ADALET AĞAOĞLU’NUN ÖLMEYE YATMAK ROMANI ÜZERİNE

Zeki SARIHAN

Türk edebiyatının ünlü isimlerinden Adalet Ağaoğlu’nun ilk romanı “Ölmeye Yatmak”ı, yayımlandığı yıl (1973) Mamak Askeri Cezaevinde okumuş ve roman hakkında görüşlerimi sarı defter yapraklarına aşağıdaki gibi kaydetmiştim. Bu yazının 37 yıl sonra Adalet Ağaoğlu’nun toprağa verildiği gün paylaşılması, onun talihinin bir cilvesi olduğu kadar, bu roman vesilesiyle genç bir devrimcinin edebiyattan ne anladığını göstermesi bakımından da üzerinde durmaya değer sanırım.
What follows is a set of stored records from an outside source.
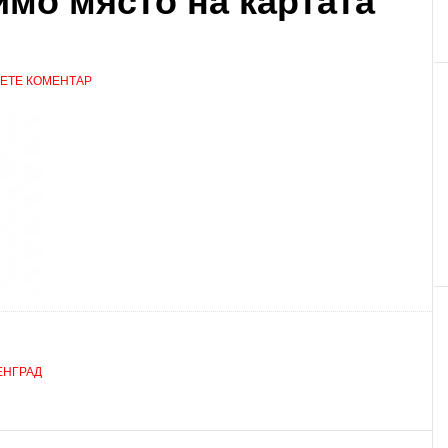
имо място на картата
ЕТЕ КОМЕНТАР
ЕНГРАД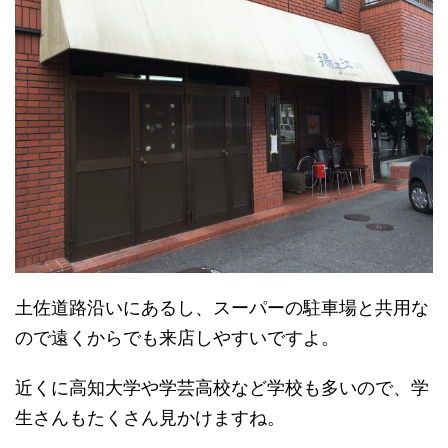
土佐道路沿いにあるし、スーパーの駐車場と共用な
ので遠くからでも来店しやすいですよ。
近くに高知大学や学芸高校など学校も多いので、学
生さんもたくさん見かけますね。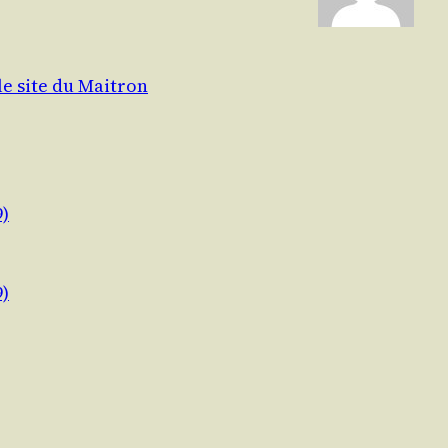
le site du Maitron
9)
9)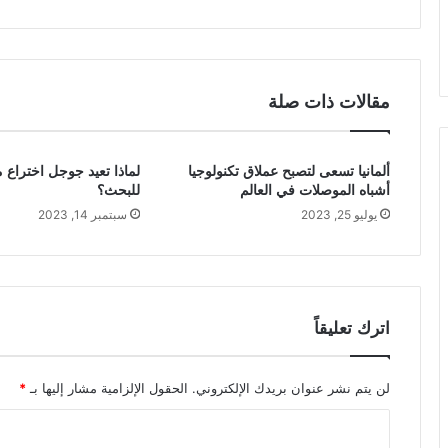
مقالات ذات صلة
ألمانيا تسعى لتصبح عملاق تكنولوجيا
لماذا تعيد جوجل اختراع 
أشباه الموصلات في العالم
للبحث؟
يوليو 25, 2023
سبتمبر 14, 2023
اترك تعليقاً
لن يتم نشر عنوان بريدك الإلكتروني.
الحقول الإلزامية مشار إليها بـ
*
ا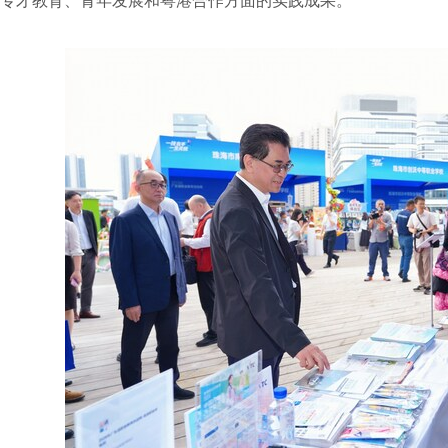
专才教育、青年发展和粤港合作方面的实践成果。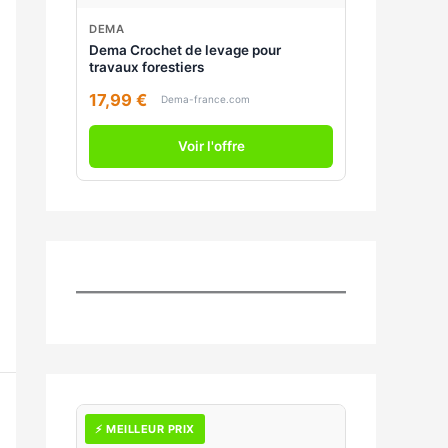
DEMA
Dema Crochet de levage pour
travaux forestiers
17,99 €
Dema-france.com
Voir l'offre
⚡ MEILLEUR PRIX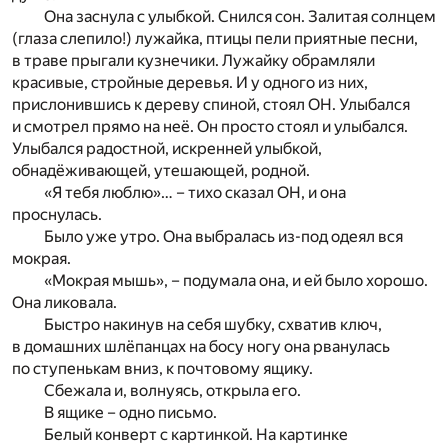
Она заснула с улыбкой. Снился сон. Залитая солнцем
(глаза слепило!) лужайка, птицы пели приятные песни,
в траве прыгали кузнечики. Лужайку обрамляли
красивые, стройные деревья. И у одного из них,
прислонившись к дереву спиной, стоял ОН. Улыбался
и смотрел прямо на неё. Он просто стоял и улыбался.
Улыбался радостной, искренней улыбкой,
обнадёживающей, утешающей, родной.
«Я тебя люблю»… – тихо сказал ОН, и она
проснулась.
Было уже утро. Она выбралась из-под одеял вся
мокрая.
«Мокрая мышь», – подумала она, и ей было хорошо.
Она ликовала.
Быстро накинув на себя шубку, схватив ключ,
в домашних шлёпанцах на босу ногу она рванулась
по ступенькам вниз, к почтовому ящику.
Сбежала и, волнуясь, открыла его.
В ящике – одно письмо.
Белый конверт с картинкой. На картинке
Yazının başlığı aynen alınmıştır. Ara başlıkları şimdi ekledim. Bu vesileyle Ağaoğlu’nu saygıyla anıyorum. 

ÖLMEYE YATMAK DEĞİL, YAŞAMAYA KALKMAK

Türk dilinde yazılan bugünkü romanların yüzde yüzü burjuva edebiyatının bir ürünüdür. Öteki sanat dallarında verilen hemen bütün eserler de böyle değil mi? Adalet Ağaoğlu’nun bu yıl yayımlanan Ölmeye Yatmak romanı da bunlardan biridir. Her türlü üstünkörü bakış, temelsiz eleştiri, boş övgü karşısında romanın burjuva niteliğini belirterek söze başlamalıyız.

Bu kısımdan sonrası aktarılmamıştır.